▶ What this task involves
Text in the records must be reproduced exactly, and pictures must be skipped.

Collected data
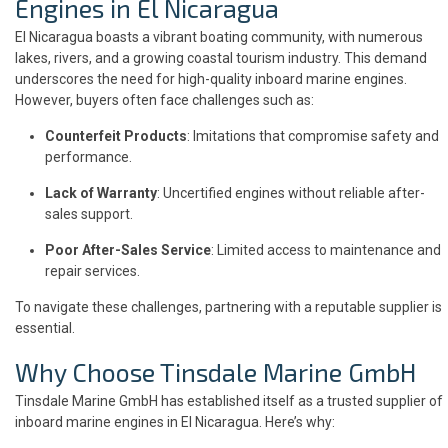
Engines in El Nicaragua
El Nicaragua boasts a vibrant boating community, with numerous
lakes, rivers, and a growing coastal tourism industry. This demand
underscores the need for high-quality inboard marine engines.
However, buyers often face challenges such as:
Counterfeit Products
: Imitations that compromise safety and
performance.
Lack of Warranty
: Uncertified engines without reliable after-
sales support.
Poor After-Sales Service
: Limited access to maintenance and
repair services.
To navigate these challenges, partnering with a reputable supplier is
essential.
Why Choose Tinsdale Marine GmbH
Tinsdale Marine GmbH has established itself as a trusted supplier of
inboard marine engines in El Nicaragua. Here’s why:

▶ Answer space
Engines in El Nicaragua
El Nicaragua boasts a vibrant boating community, with numerous
lakes, rivers, and a growing coastal tourism industry. This demand
underscores the need for high-quality inboard marine engines.
However, buyers often face challenges such as:
Counterfeit Products
: Imitations that compromise safety and
performance.
Lack of Warranty
: Uncertified engines without reliable after-
sales support.
Poor After-Sales Service
: Limited access to maintenance and
repair services.
To navigate these challenges, partnering with a reputable supplier is
essential.
Why Choose Tinsdale Marine GmbH
Tinsdale Marine GmbH has established itself as a trusted supplier of
inboard marine engines in El Nicaragua. Here’s why:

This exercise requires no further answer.